US prepares new Iraq strike

BAGHDAD: (South News,Dec 16) The United Nations ordered its staff out of Baghdad
Wednesday after a UNSCOM chairman Richard Butler  criticised Iraq for
breaking its promise to cooperate fully over weapons inspections.

The decision raised the spectre of a new military confrontation
just over a month after the United States and Britain made an
eleventh hour decision not to launch air strikes. Clinton called off
the attack 15 minutes before it was to begin on November 14.

The diplomatic mission for foreign embassies in Baghdad sent
representatives to the U.N. headquarters to discuss the situation.
Some U.N. cars belonging to the humanitarian staff also arrived
at the headquarters carrying luggage.

In London, British Foreign Secretary Robin Cook described Butler's report
as ``very serious'' and that Iraqi President Saddam Hussein
should expect no warning if Britain and the United States decided to
launch air strikes.

"This is a very serious report and we are taking it very seriously,"
Cook said on BBC radio, reiterating that Britain is prepared for
a military strike.

"Last month, Saddam Hussein gave an undertaking that there would be
unconditional, unrestricted access for the inspectors and it was on that
basis that military action last time was halted. It is quite clear (from Butler's
report) that he has not kept to that commitment."

Cook told the BBC: ``We said last time we would not be giving further warnings to Saddam Hussein. I
am not now going to give him any warning of what we might do over BBC radio.''

The United States said late Tuesday the U.N. report criticizing Iraq's lack of full compliance with
weapons inspections was ``a very serious matter'' and all options, including air strikes, remained
open.

State Department spokesman James Foley said President Clinton would review the report with his
senior foreign policy advisers, but no decisions had yet been made on whether to proceed with
previously threatened U.S.-British air strikes against Iraq.

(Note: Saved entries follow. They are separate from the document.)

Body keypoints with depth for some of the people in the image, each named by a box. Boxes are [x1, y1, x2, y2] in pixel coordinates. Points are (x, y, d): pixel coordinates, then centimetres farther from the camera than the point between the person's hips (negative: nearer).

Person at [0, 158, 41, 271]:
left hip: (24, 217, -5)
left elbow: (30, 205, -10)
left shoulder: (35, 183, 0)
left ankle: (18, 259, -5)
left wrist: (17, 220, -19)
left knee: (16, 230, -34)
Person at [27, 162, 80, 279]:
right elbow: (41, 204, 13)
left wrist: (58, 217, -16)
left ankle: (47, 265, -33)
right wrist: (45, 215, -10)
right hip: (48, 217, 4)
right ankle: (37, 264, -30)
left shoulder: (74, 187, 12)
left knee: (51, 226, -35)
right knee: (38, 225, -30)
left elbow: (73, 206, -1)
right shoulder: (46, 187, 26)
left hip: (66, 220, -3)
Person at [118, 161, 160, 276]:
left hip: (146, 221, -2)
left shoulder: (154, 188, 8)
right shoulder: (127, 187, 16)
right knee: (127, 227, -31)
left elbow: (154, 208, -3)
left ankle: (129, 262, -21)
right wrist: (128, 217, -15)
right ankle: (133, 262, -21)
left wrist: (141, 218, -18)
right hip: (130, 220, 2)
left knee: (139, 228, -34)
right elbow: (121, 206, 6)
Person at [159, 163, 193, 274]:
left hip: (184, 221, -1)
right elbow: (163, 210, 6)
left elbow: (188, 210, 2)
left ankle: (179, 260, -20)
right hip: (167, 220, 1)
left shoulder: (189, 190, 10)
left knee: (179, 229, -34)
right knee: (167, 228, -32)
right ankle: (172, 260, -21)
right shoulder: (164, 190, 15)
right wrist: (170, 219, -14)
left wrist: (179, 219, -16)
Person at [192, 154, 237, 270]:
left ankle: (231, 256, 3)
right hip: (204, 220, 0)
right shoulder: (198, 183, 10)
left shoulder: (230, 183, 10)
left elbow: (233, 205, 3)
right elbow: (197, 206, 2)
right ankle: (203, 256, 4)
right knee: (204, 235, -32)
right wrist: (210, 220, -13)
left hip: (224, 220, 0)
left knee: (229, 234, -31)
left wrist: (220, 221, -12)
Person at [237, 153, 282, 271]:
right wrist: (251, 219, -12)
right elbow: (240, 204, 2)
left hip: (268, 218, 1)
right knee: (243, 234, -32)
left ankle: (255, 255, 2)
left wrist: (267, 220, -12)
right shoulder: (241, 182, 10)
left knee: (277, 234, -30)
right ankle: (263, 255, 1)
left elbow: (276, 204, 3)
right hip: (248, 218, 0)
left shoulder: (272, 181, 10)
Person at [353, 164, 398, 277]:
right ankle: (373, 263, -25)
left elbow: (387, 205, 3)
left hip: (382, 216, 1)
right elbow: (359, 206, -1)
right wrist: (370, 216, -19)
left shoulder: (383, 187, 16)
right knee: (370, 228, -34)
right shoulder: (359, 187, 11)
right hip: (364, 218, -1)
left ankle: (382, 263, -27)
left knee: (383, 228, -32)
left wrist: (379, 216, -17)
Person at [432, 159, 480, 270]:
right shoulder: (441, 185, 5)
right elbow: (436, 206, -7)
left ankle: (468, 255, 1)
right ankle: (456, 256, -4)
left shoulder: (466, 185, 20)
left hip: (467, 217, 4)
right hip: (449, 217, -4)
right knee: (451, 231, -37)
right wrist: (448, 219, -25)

Clinton, facing likely impeachment by the U.S. House of Representatives later this week,
 arrived back in Washington late Tuesday after a three-day visit to
the Middle East which had concentrated mainly on the Israeli-Palestinian situation.

Foley left no doubt that Washington would act against Iraq if it deemed
necessary.

He declined to speculate about how Clinton and his advisers would respond to the UNSCOM report
but said Washington felt no further endorsement was required from the Security Council for any U.S.
military action against Iraq.

An anaylst said the US could bomb Iraq between 2 and 4 am Thursday or Friday
morning Iraq time. This would put it on prime time US on Wednesday or
Thursday

A dark sky with little or no visible crescent is seen as the
best time to launch an attack. Ramadan New Moon occurs on December
18/19 creates a potential window of opportunity for a U.S. strike.
There are three or four nights of darkness on either side of the
new moon.

The 1991 Persian Gulf War was launched Jan. 17, two days after the
new moon arrived Jan. 15, continuing a long military tradition of
surprising the enemy in the dead of night.

First strike aircraft come after sundown. Fighter-bomber jets such
as F-117s, which have few defense means, fly under cover of darkness.